- Images with keypoint coordinates:
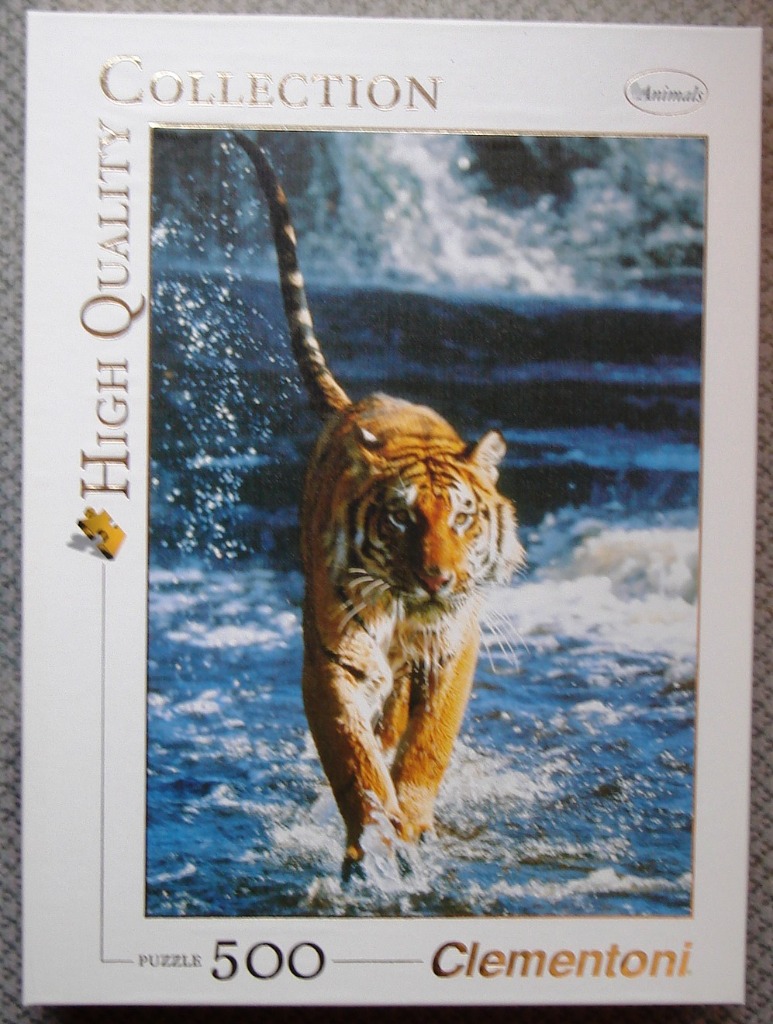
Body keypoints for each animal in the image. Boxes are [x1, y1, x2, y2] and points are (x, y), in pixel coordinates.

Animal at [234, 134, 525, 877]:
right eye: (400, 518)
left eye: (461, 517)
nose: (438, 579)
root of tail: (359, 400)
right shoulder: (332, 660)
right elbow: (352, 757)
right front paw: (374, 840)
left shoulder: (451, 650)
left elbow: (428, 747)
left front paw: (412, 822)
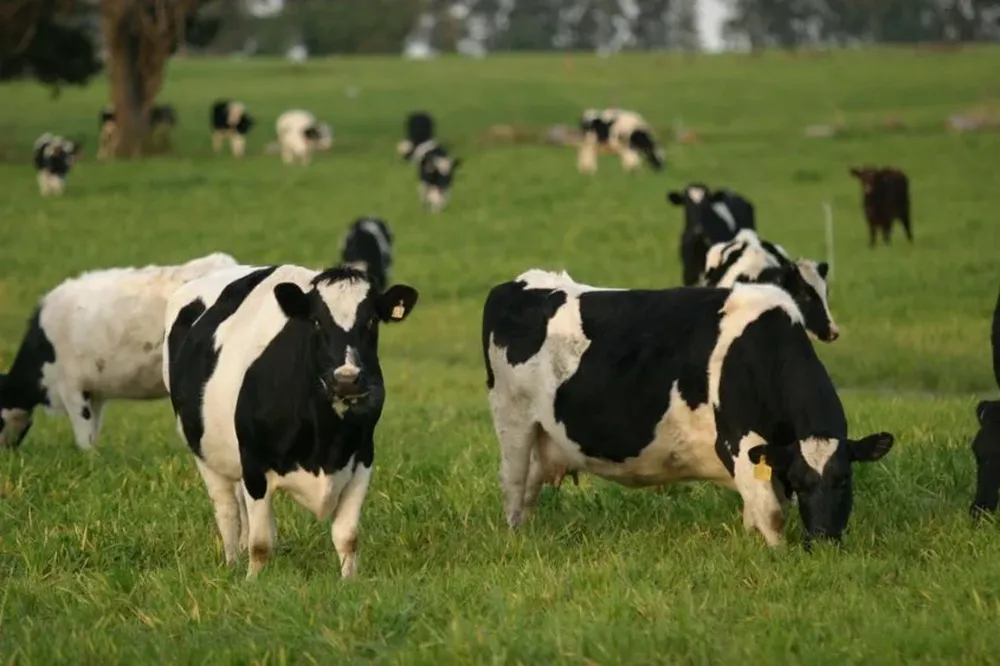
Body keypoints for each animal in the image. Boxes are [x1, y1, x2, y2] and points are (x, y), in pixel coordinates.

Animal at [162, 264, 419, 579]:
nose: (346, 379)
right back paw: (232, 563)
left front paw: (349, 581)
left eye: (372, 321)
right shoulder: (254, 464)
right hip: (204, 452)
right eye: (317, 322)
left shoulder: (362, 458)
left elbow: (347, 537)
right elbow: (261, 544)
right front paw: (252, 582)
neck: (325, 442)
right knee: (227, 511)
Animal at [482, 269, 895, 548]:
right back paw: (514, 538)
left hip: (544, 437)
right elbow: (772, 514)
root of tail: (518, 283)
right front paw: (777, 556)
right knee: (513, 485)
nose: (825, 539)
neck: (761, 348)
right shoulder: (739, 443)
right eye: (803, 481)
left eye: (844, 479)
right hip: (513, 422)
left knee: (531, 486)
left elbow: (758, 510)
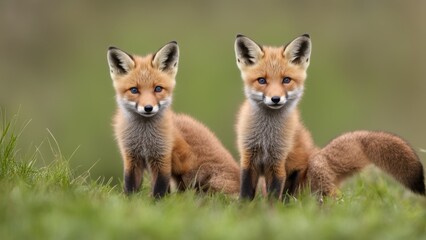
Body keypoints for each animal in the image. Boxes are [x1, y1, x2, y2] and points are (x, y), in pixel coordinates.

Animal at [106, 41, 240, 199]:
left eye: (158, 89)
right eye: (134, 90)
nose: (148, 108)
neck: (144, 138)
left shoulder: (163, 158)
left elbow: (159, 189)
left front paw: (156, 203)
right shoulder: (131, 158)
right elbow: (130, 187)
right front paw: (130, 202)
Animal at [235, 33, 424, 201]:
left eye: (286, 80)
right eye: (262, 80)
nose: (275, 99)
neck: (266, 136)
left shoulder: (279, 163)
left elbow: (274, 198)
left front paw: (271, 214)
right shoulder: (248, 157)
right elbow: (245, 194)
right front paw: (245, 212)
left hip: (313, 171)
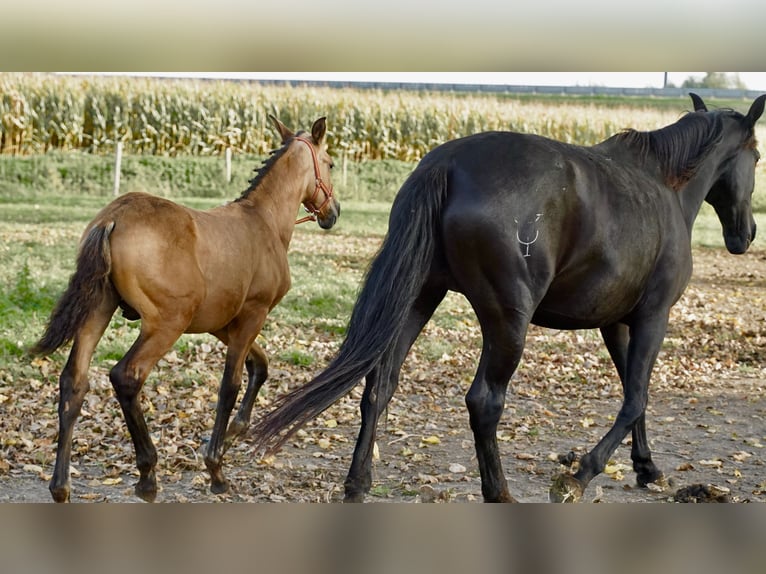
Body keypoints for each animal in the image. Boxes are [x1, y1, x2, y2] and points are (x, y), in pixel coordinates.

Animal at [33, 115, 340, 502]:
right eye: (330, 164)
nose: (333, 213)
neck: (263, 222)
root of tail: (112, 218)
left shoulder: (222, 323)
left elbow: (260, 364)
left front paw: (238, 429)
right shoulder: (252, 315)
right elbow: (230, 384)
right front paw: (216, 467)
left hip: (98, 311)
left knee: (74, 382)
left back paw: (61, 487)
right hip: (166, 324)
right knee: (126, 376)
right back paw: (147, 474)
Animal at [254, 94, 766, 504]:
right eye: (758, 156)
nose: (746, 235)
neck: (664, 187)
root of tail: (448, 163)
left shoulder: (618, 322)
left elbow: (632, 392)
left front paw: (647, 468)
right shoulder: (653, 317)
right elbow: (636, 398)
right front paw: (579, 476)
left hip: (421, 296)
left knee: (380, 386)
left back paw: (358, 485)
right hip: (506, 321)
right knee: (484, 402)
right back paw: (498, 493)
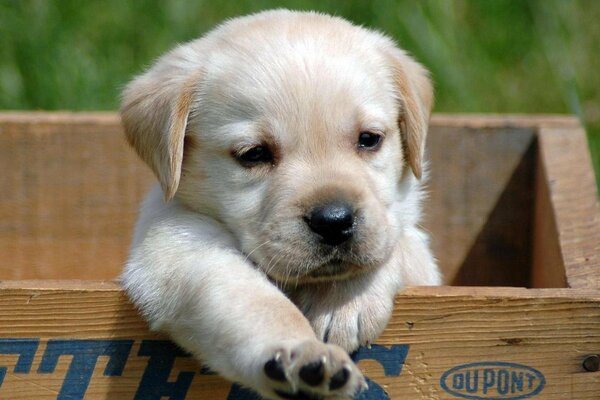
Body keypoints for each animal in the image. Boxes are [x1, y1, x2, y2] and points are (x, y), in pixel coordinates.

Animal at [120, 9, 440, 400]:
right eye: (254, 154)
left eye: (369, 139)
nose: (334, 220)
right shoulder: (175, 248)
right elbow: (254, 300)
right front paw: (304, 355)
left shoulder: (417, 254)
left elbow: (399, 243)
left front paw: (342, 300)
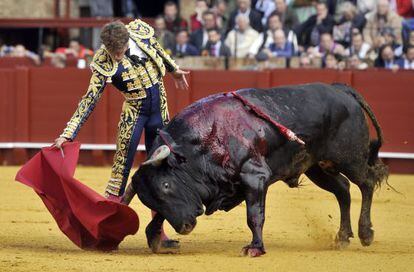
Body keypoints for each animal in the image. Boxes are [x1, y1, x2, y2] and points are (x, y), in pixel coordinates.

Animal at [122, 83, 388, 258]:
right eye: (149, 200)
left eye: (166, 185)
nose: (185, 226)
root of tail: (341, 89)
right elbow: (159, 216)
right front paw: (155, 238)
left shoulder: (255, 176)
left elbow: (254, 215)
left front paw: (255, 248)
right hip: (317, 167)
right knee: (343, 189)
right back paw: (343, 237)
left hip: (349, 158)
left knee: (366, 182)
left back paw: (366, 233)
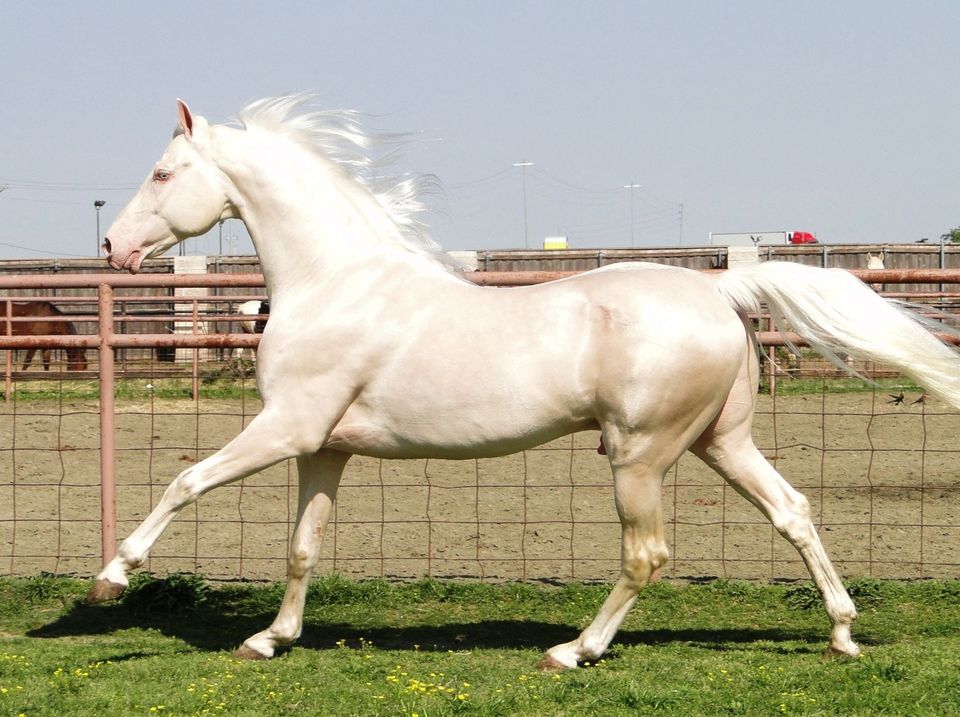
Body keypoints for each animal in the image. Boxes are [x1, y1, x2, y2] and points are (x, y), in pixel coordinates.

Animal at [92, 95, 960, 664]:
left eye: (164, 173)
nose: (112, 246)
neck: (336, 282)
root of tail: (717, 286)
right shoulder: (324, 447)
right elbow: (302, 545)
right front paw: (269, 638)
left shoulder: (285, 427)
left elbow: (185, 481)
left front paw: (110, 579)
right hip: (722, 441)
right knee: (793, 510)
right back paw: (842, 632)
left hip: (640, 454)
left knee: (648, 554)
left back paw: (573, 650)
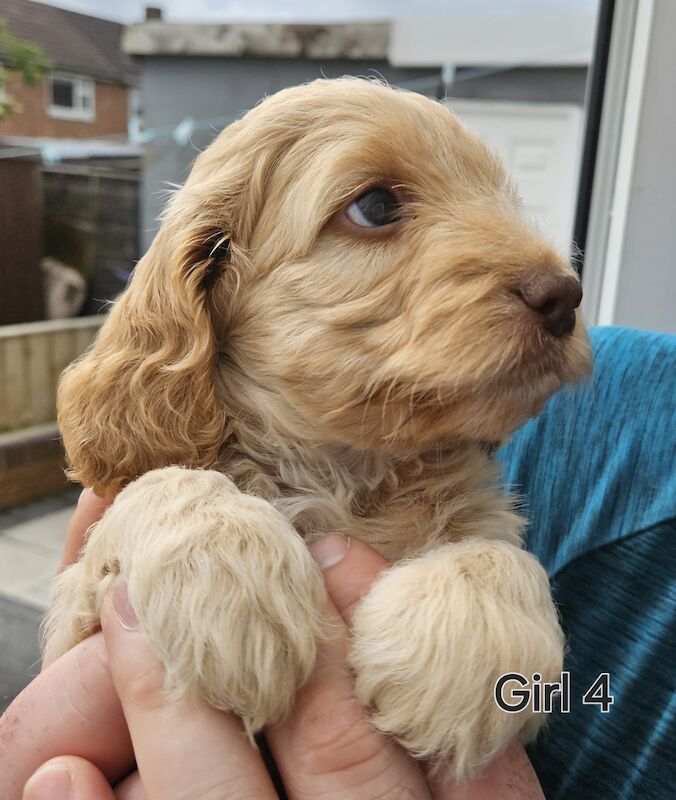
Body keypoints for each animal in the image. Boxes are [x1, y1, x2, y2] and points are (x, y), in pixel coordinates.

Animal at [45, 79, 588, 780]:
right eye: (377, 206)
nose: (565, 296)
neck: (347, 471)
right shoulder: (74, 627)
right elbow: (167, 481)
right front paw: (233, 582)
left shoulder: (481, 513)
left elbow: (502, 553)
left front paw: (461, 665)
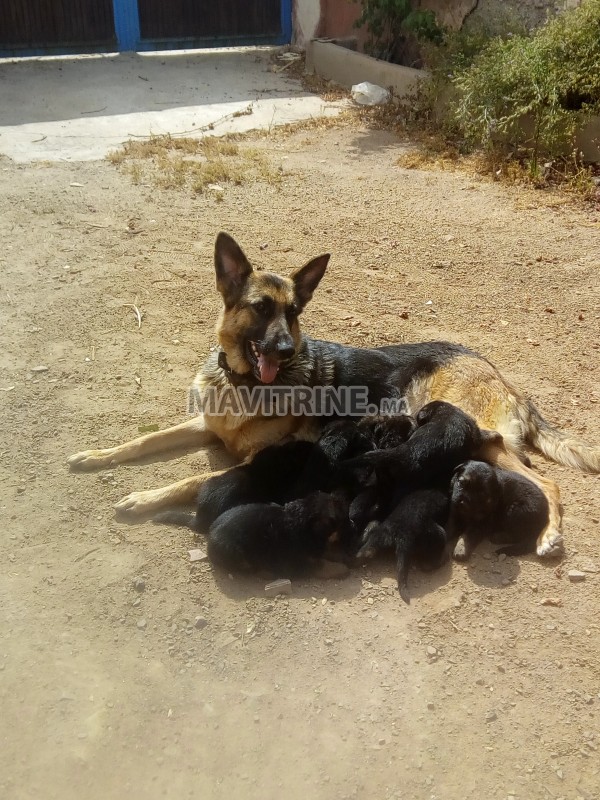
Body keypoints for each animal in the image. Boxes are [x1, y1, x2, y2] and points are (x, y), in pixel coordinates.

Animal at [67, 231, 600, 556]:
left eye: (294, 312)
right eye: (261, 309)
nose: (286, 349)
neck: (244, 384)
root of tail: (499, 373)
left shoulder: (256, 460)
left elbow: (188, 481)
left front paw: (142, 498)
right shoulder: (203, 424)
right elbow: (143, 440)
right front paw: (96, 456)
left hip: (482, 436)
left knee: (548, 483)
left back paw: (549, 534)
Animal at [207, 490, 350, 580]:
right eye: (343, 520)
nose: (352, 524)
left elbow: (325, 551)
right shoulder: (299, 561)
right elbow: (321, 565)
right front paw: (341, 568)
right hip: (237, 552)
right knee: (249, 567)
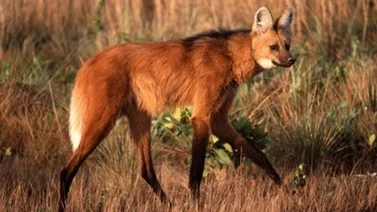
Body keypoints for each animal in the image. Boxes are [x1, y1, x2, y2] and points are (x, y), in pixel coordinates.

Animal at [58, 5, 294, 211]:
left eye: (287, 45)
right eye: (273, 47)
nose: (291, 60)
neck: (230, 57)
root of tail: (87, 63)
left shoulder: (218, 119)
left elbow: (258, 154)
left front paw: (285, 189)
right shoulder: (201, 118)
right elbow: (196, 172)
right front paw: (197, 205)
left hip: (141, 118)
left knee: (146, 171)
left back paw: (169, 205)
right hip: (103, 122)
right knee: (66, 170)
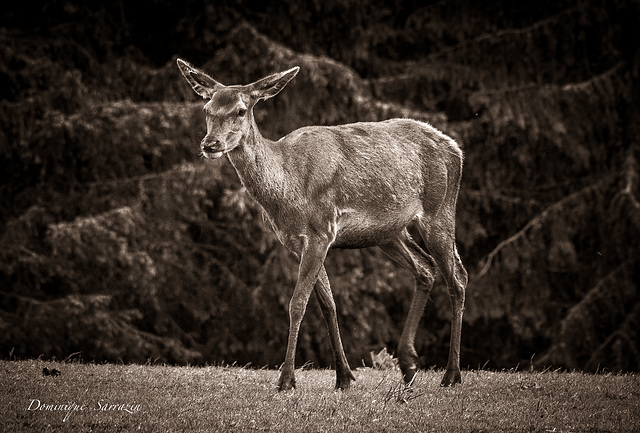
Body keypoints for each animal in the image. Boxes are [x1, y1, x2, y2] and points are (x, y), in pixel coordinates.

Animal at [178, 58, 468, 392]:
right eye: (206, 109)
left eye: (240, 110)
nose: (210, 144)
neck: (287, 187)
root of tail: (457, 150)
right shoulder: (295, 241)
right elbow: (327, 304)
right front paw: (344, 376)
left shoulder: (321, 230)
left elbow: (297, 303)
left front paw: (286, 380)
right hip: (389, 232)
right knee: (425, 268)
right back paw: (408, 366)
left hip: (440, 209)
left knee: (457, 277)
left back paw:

- WHAT IS EXPECTED: Please write every line above out exactly as given, except for any pictures.

- WRITTEN SOLUTION:
Body keypoints for each animal in the image. Boxes are [x1, y1, x2, y2] and points are (x, y), in pixel coordinates.

Animal at [234, 134, 525, 877]:
right eye: (400, 518)
left eye: (461, 517)
nose: (438, 579)
root of tail: (359, 400)
right shoulder: (332, 660)
right elbow: (352, 757)
right front paw: (374, 840)
left shoulder: (451, 650)
left elbow: (428, 747)
left front paw: (412, 822)
Body keypoints for each animal in the image. Boxes are [x1, y1, x2, y2] and points are (x, y), in pixel coordinates.

Animal at [162, 264, 419, 579]:
nose: (346, 379)
right back paw: (232, 563)
left front paw: (349, 581)
left eye: (372, 321)
right shoulder: (254, 464)
right hip: (204, 452)
right eye: (317, 322)
left shoulder: (362, 458)
left elbow: (347, 537)
right elbow: (261, 544)
right front paw: (252, 582)
neck: (325, 442)
right knee: (227, 511)
Animal at [482, 269, 895, 548]:
right back paw: (514, 538)
left hip: (544, 437)
right elbow: (772, 514)
root of tail: (518, 283)
right front paw: (777, 556)
right knee: (513, 485)
nose: (825, 539)
neck: (761, 348)
right shoulder: (739, 443)
right eye: (803, 481)
left eye: (844, 479)
right hip: (513, 422)
left knee: (531, 486)
left elbow: (758, 510)
Body keypoints for each animal in the image. Boxes are [x1, y1, x2, y2] and points are (x, y), in pixel coordinates.

Animal at [106, 41, 240, 199]:
left eye: (158, 89)
right eye: (134, 90)
nose: (148, 108)
neck: (144, 138)
left shoulder: (163, 158)
left elbow: (159, 189)
left front paw: (156, 203)
right shoulder: (131, 158)
right elbow: (130, 187)
right front paw: (130, 202)
Animal at [235, 33, 424, 201]:
left eye: (286, 80)
right eye: (262, 80)
nose: (275, 99)
neck: (266, 136)
left shoulder: (279, 163)
left elbow: (274, 198)
left front paw: (271, 214)
right shoulder: (248, 157)
right elbow: (245, 194)
right front paw: (245, 212)
left hip: (313, 171)
Body keypoints for each animal in the image. Boxes are [x1, y1, x2, y2] and points are (x, y), in pixel coordinates.

Animal at [33, 115, 340, 502]:
right eye: (330, 164)
nose: (333, 213)
neck: (263, 222)
root of tail: (112, 218)
left shoulder: (222, 323)
left elbow: (260, 364)
left front paw: (238, 429)
right shoulder: (252, 315)
right elbow: (230, 384)
right front paw: (216, 467)
left hip: (98, 311)
left knee: (74, 382)
left back paw: (61, 487)
right hip: (166, 324)
right knee: (126, 376)
right back paw: (147, 474)
Animal at [254, 94, 766, 504]:
right eye: (758, 156)
nose: (746, 235)
neck: (664, 187)
root of tail: (448, 163)
left shoulder: (618, 322)
left elbow: (632, 392)
left front paw: (647, 468)
right shoulder: (653, 317)
right elbow: (636, 398)
right front paw: (579, 476)
left hip: (421, 296)
left knee: (380, 386)
left back paw: (358, 485)
right hip: (506, 321)
right knee: (484, 402)
right back paw: (498, 493)
Body keypoints for each animal in the image. Boxes are [x1, y1, x2, y2] and points are (x, y), in pixel coordinates.

Animal at [120, 9, 440, 400]:
right eye: (254, 154)
left eye: (369, 139)
nose: (334, 220)
right shoulder: (175, 248)
right elbow: (254, 300)
right front paw: (304, 355)
left shoulder: (417, 254)
left elbow: (399, 243)
left front paw: (342, 300)
Body keypoints for each animal in the image. Boxes are [x1, y1, x2, y2] and points are (x, y), in pixel coordinates.

Animal at [122, 83, 388, 258]:
right eye: (149, 200)
left eye: (166, 185)
nose: (185, 226)
root of tail: (341, 89)
right elbow: (159, 216)
right front paw: (155, 238)
left shoulder: (255, 176)
left elbow: (254, 215)
left front paw: (255, 248)
right hip: (317, 167)
right knee: (343, 189)
right back paw: (343, 237)
left hip: (349, 158)
left knee: (366, 182)
left back paw: (366, 233)
Body keypoints for each animal in the image. Boxes are [x1, y1, x2, y2] and points are (x, y), in pixel coordinates.

Animal at [92, 95, 960, 664]:
left eye: (164, 173)
nose: (112, 246)
neck: (336, 282)
root of tail: (717, 286)
right shoulder: (324, 447)
right elbow: (302, 545)
right front paw: (269, 638)
left shoulder: (285, 427)
left elbow: (185, 481)
left front paw: (110, 579)
right hip: (722, 441)
right knee: (793, 510)
right back paw: (842, 632)
left hip: (640, 454)
left knee: (648, 554)
left back paw: (573, 650)
Body keypoints for each animal in the image. Boxes are [x1, y1, x2, y2] and points are (x, y), in pixel coordinates.

Animal at [45, 79, 588, 780]:
right eye: (377, 206)
nose: (565, 296)
neck: (347, 471)
right shoulder: (74, 627)
right elbow: (167, 481)
right front paw: (233, 582)
left shoulder: (481, 513)
left elbow: (502, 553)
left front paw: (461, 665)
Body keypoints for each animal in the image. Boxes are [x1, y1, x2, y2] and points are (x, y), in pixel coordinates.

Animal at [67, 231, 600, 556]:
left eye: (294, 312)
right eye: (261, 309)
nose: (286, 349)
neck: (244, 384)
root of tail: (499, 373)
left shoulder: (256, 460)
left elbow: (188, 481)
left front paw: (142, 498)
right shoulder: (203, 424)
right elbow: (143, 440)
right front paw: (96, 456)
left hip: (482, 436)
left knee: (548, 483)
left back paw: (549, 534)
Animal at [207, 490, 350, 580]:
right eye: (343, 520)
nose: (352, 524)
left elbow: (325, 551)
right shoulder: (299, 561)
right elbow: (321, 565)
right front paw: (341, 568)
right hip: (237, 552)
right knee: (249, 567)
Body keypoints for each animal in the image. Boxes are [x1, y1, x2, y2] and points are (x, y), in pixel coordinates.

Animal at [58, 5, 294, 211]:
left eye: (287, 45)
right eye: (273, 47)
nose: (291, 60)
neck: (230, 57)
root of tail: (87, 63)
left shoulder: (218, 119)
left elbow: (258, 154)
left front paw: (285, 189)
right shoulder: (201, 118)
right elbow: (196, 172)
right front paw: (197, 205)
left hip: (141, 118)
left knee: (146, 171)
left back paw: (169, 205)
right hip: (103, 122)
right knee: (66, 170)
Body keypoints for each animal in the image. Boxes are [x1, y1, x2, y2] and points are (x, y), in pixel coordinates.

Animal at [178, 58, 468, 392]:
right eye: (206, 109)
left eye: (240, 110)
nose: (210, 144)
neck: (287, 187)
root of tail: (457, 150)
right shoulder: (295, 241)
right elbow: (327, 304)
right front paw: (344, 376)
left shoulder: (321, 230)
left elbow: (297, 303)
left front paw: (286, 380)
right hip: (389, 232)
right knee: (425, 268)
right back paw: (408, 366)
left hip: (440, 209)
left knee: (457, 277)
left back paw:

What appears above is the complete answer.